Special Edition of "Did They Really Just Say That?"

More like, "Did they really just DO that". But anyway. I am on fire this week! I've been at work for about three hours--not even, actually. Two hours and 18 minutes. So. I got a good one for y'all.

A caller got to my line about a reservation that she booked for January 28th (I do timeshare exchanges for a living). She was booked for Panama City Beach, Florida. Remember that: Flo-ri-da. She had questions about the resort and then she said something funny. She said, "I need to know because I'm leaving the country in a week." Leaving the country? Well that's weird, because you live in Los Angeles and you're going to Florida so... How does that involve leaving the country?

Just to be the efficient customer service representative that I am, I went over her reservation with her: "Ma'am, you're booked at the Panama City Resort & Club in Panama City Beach, Florida."

Holy hell. She began screaming bloody murder. Apparently she was under the impression that she had booked a week in the country Panama. I spoke with the agent that booked the reservation for her, since it was done just recently, and she said that they were discussing Florida the entire time and she never mentioned the country Panama.

I tried explaining everything to her and apologizing for the mix-up. Unfortunately, I couldn't really get very many words out with her cutting me off every three seconds. She wound up hanging up on me after screaming, "You're eh-stupid, eh-stupid, eh-stupi, eh-stupid. America is eh-stupid!"

It may just be me, but if I'm booking an international vacation that involves very expensive airfare, I'm going to make damn sure that I'm booking the correct location before anything is finalized. That could just be me though.

Bottom line, folks, when you're talking about one location, please make sure the other person involved in the conversation is aware that you've switched countries and are now talking about somewhere else completely. Don't assume we can read your mind and we can just go, "Oh!
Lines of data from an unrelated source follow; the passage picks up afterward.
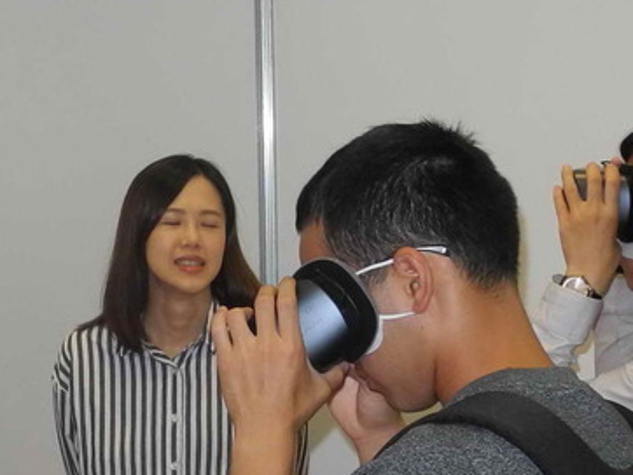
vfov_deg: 12.8
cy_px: 320
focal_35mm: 116
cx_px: -122
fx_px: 2123
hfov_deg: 16.3
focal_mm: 6
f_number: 2.8
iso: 200
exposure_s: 1/100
Clearly she's now talking about the country Panama instead of Panama City Beach, Florida."

Because, again, we cannot predict the future, we cannot read minds... We're human.

Shocking, I know.


  1. stupid americans, ha. my aunt was travelling once to niceville, florida, and a lady in the airport thought the flight she booked was going to nashville. that southern drawl gets ya every time.

  2. Wow, I really really don't miss that job.